Since the death of Francisco Franco in 1975, the future of bullfighting in Spain has been the subject of intense conjecture. Under Franco, bullfighting was in the hands of a small group of powerful operators who winked at shoddy breeding and such practices as the shaving of horns. Consequently, many Spaniards lost their taste for the national spectacle, a reaction that might easily have become more common as post-Franco Spain underwent modernization. In an age of television, motorcycles and la discoteca, it is clearly an anachronism that a man should dress in a suit of lights and ceremonially slay a beast with a sword.
Yet growing numbers of Spaniards apparently consider it an anachronism worth preserving. Bullfighting is an intrinsic part of Spanish culture as well as a major tourist attraction, and as Spain becomes more democratic, the power of the men who controlled the sport has been reduced and their abuses have been exposed. In the process, bullfighting has been enjoying something of a resurgence, a fact underscored by the lumps taken lately by Salvador Raich, founder of the Anti-Bullfight Campaign. Arguing that bullfighting is a "barbarous and ridiculous spectacle" that glamorizes violence in a manner especially harmful to children, last September Raich persuaded authorities in Barcelona to invoke a seldom-enforced 49-year-old law prohibiting anyone under 14 from attending bullfights. Signs barring youngsters went up without warning one Sunday at Barcelona's bullring and 5,000 tickets had to be refunded. But promoters, toreros and tourists protested, and the ban was rescinded the following Sunday.
Since then, Raich has been in retreat, his preachments confined to an occasional TV appearance.

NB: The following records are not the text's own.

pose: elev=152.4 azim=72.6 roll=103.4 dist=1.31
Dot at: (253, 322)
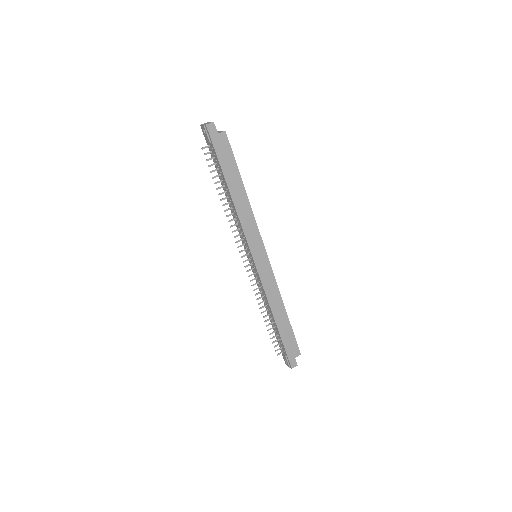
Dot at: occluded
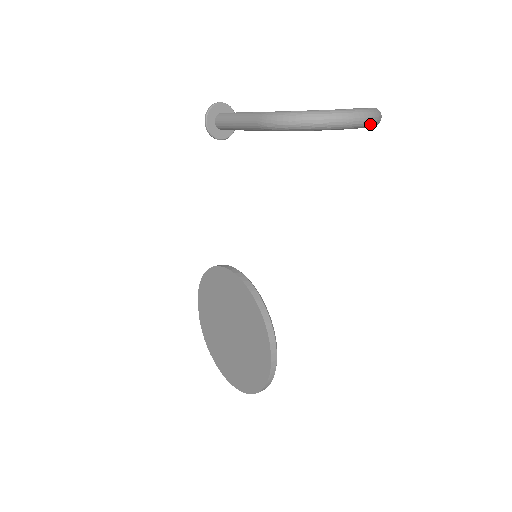
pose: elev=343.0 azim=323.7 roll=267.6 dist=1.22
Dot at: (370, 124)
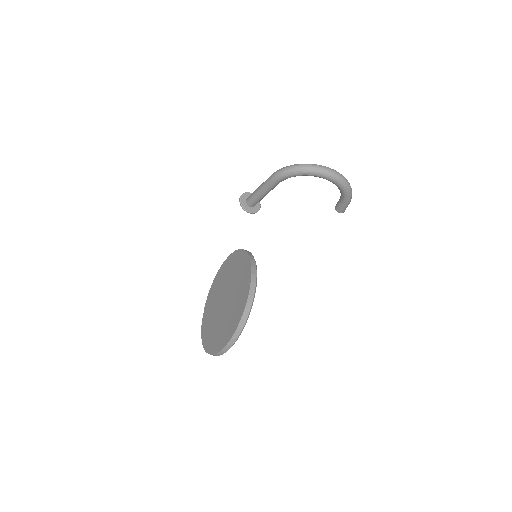
Dot at: (340, 180)
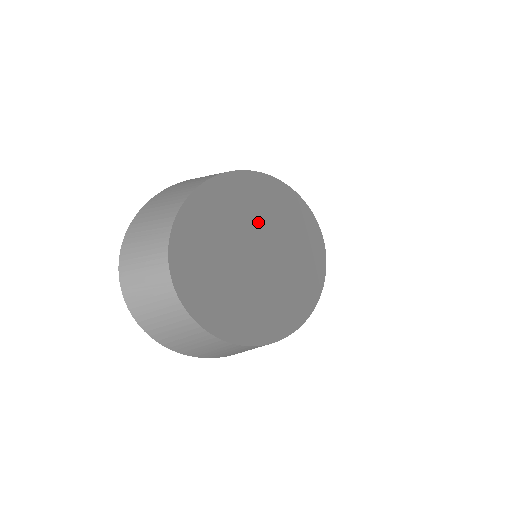
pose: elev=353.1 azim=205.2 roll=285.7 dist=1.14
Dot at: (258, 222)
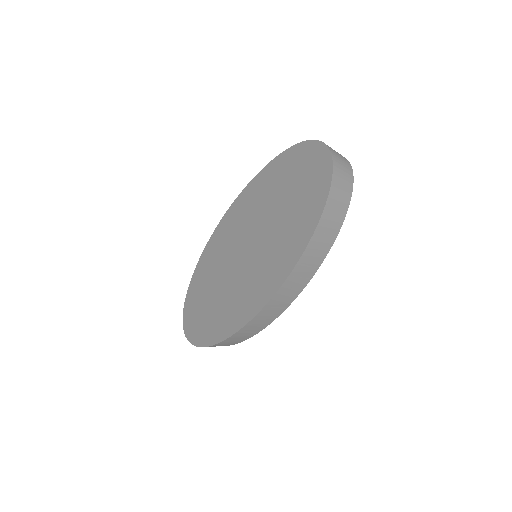
Dot at: occluded
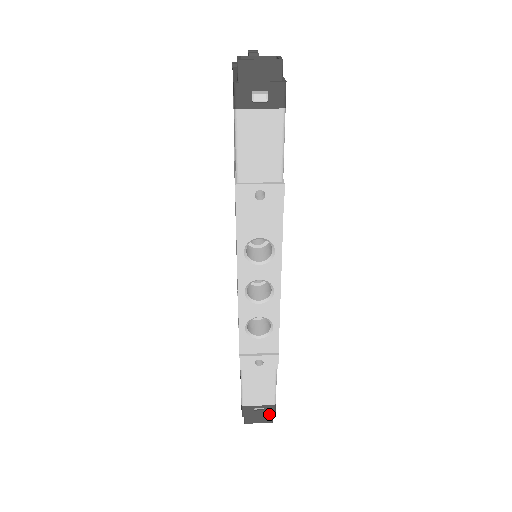
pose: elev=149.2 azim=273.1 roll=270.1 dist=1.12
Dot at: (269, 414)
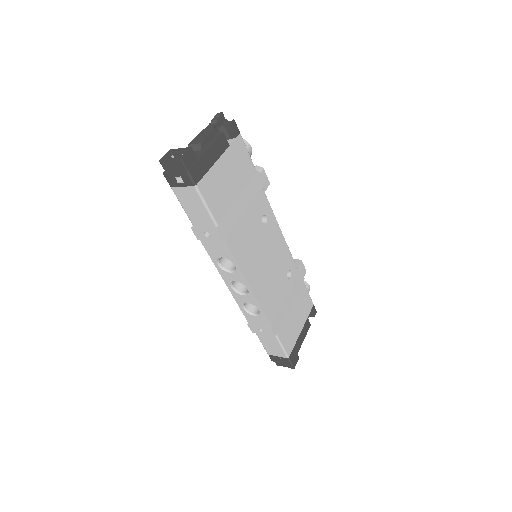
Dot at: (287, 363)
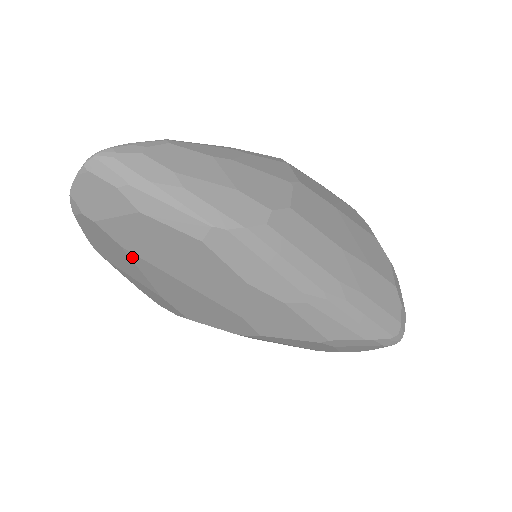
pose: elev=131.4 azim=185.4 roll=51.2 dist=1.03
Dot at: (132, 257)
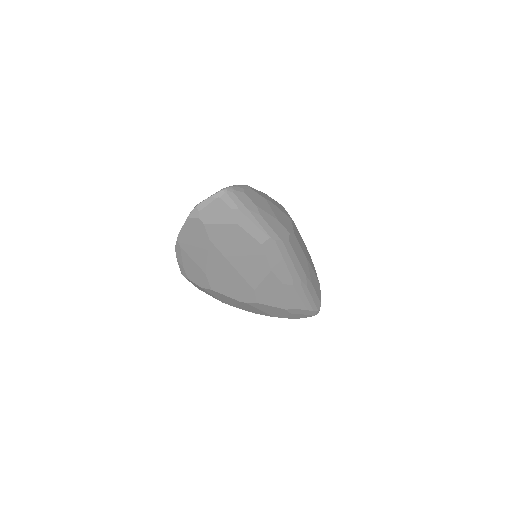
Dot at: (211, 247)
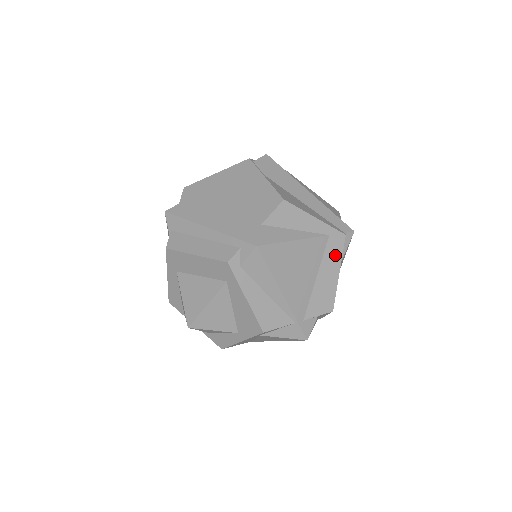
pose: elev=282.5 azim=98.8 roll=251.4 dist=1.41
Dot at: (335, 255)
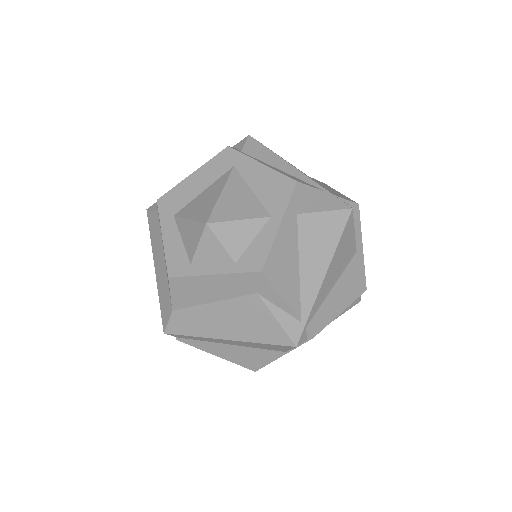
Dot at: occluded
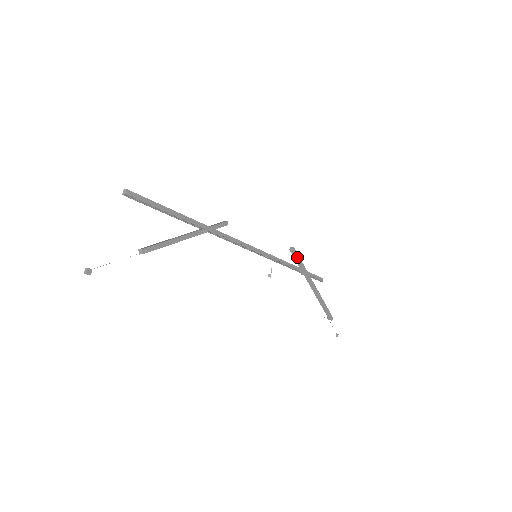
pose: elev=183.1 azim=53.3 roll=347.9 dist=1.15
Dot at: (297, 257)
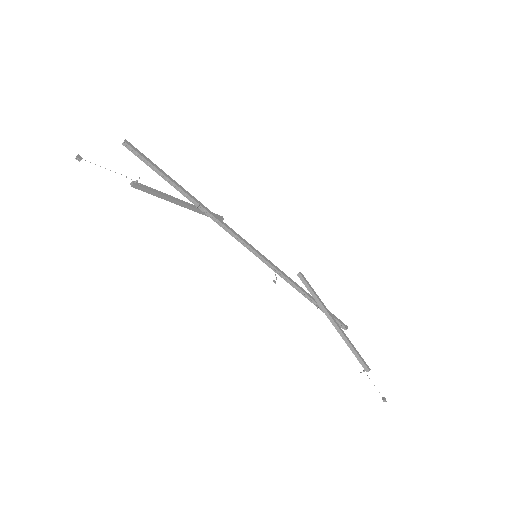
Dot at: (306, 282)
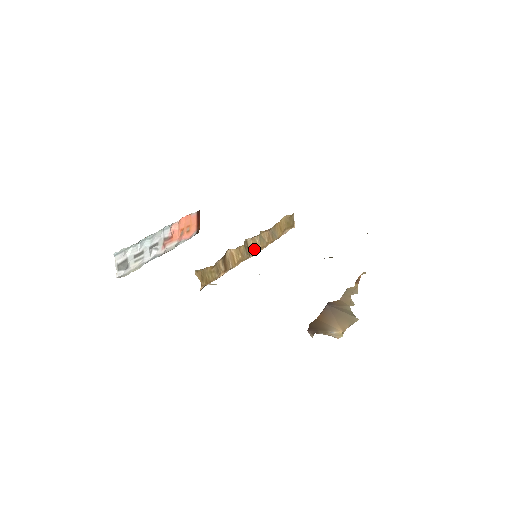
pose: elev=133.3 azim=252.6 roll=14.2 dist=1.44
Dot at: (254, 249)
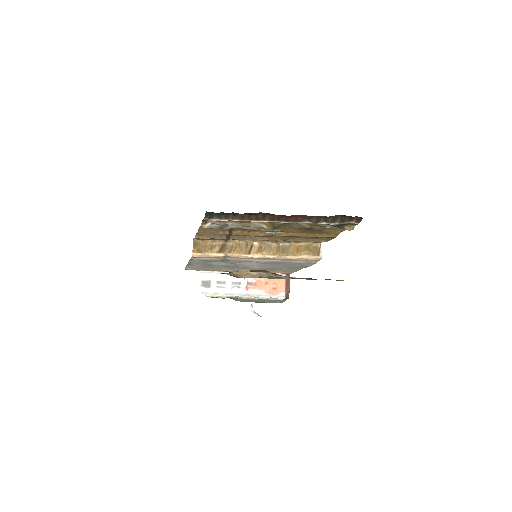
Dot at: (258, 252)
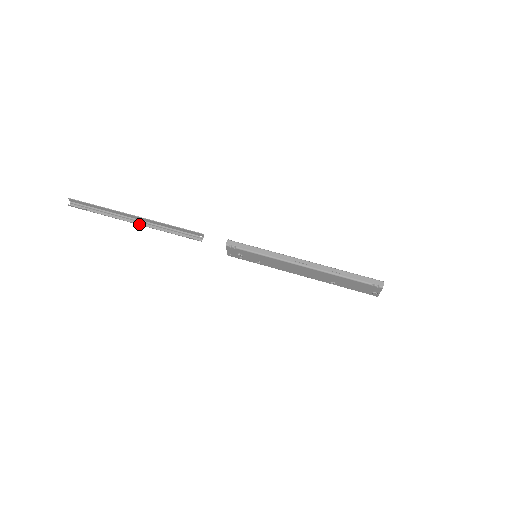
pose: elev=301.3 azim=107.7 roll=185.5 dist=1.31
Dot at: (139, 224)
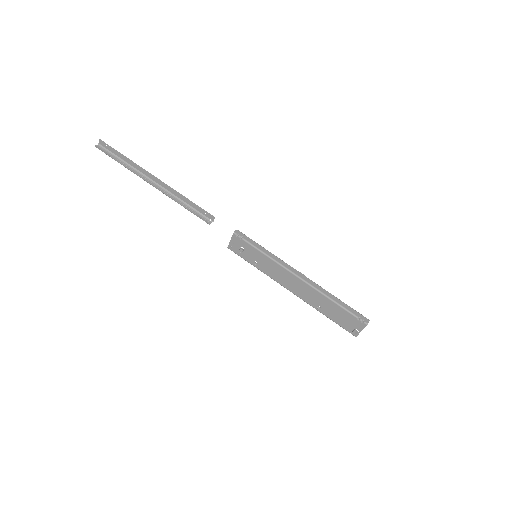
Dot at: (156, 187)
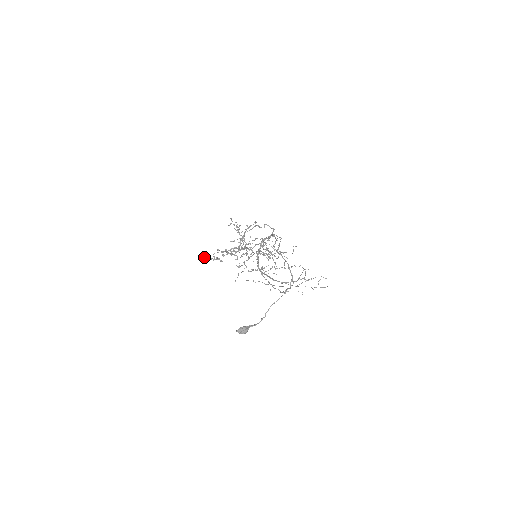
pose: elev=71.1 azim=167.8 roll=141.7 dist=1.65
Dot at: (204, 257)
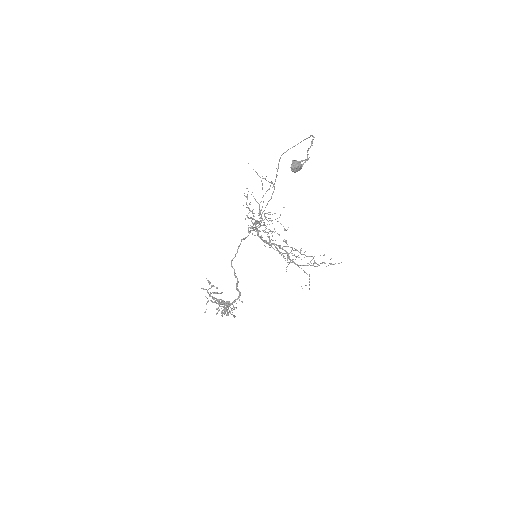
Dot at: occluded
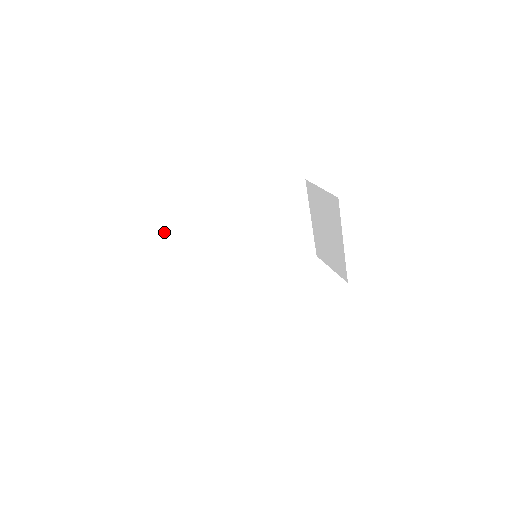
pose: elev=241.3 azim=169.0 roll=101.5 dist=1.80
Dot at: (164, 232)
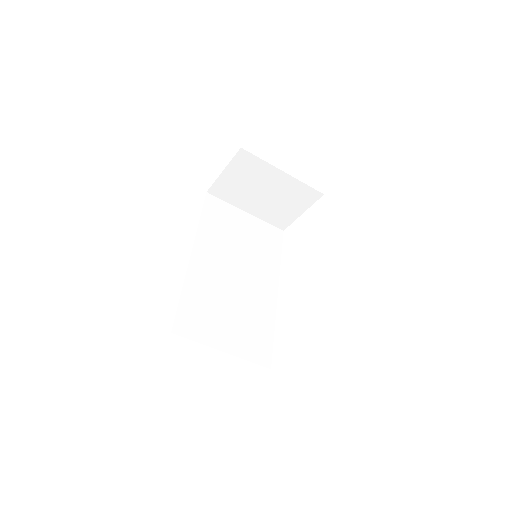
Dot at: (179, 332)
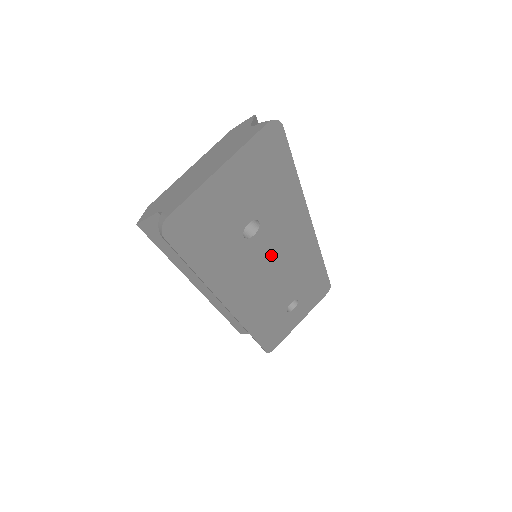
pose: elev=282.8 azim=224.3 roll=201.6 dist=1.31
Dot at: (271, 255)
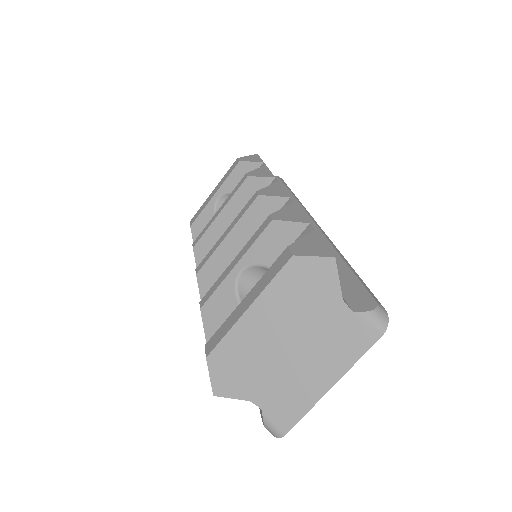
Dot at: occluded
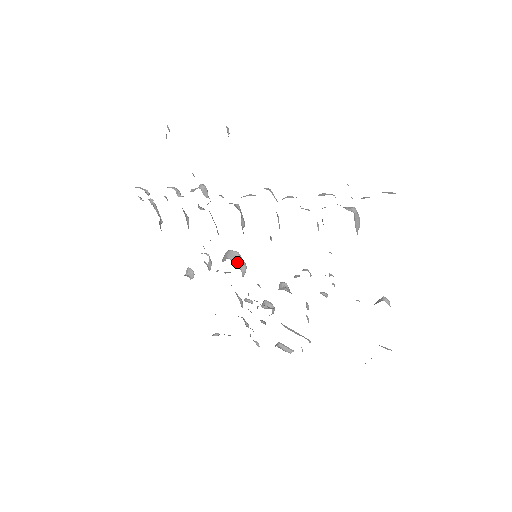
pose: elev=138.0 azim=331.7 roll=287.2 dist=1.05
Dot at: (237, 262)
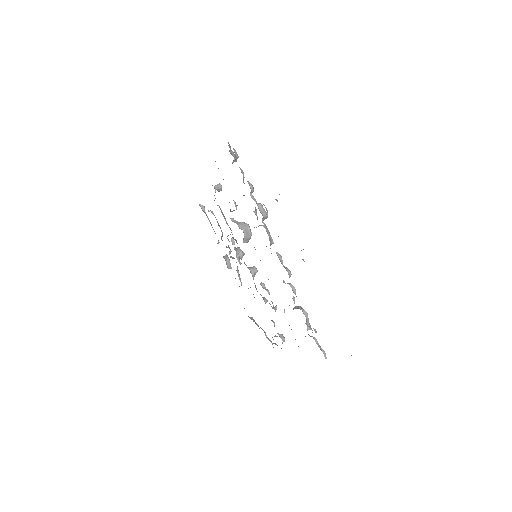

Spanish newspapers have editorialized that bullfighting promotes such cherished Iberian virtues as grace and valor, and a Madrid psychiatrist, Dr. Pedro Corrons, has disputed Raich's views on the sport's effects on children. "In a bullfight, a man kills a monster through skill, thus, to some degree justifying the violence," said Corrons. "This violence is less harmful than what he might see on TV, where men attack one another with no such justification." Two weeks ago the Barcelona bullring opened for another season, and one official pointedly said, "Aficionados of all ages are welcome."
ILLUSTRATION
THEY SAID IT
•Jimmy Demaret, after golfing with Bob Hope: "Bob has a beautiful short game. Unfortunately, it's off the tee."
•Carol Ann Orem, queen of the 1979 Indianapolis 500 Festival, reminded by her Purdue sorority sisters that she would be expected to kiss the winner of the race: "I don't kiss on the first date. You know that. I'll just shake his hand."
•Representative Joseph Moakley (D., Mass.), after lunching at the White House with Boston Marathon winner Bill Rodgers: "It's good to have a guy running in my district that I don't have to worry about."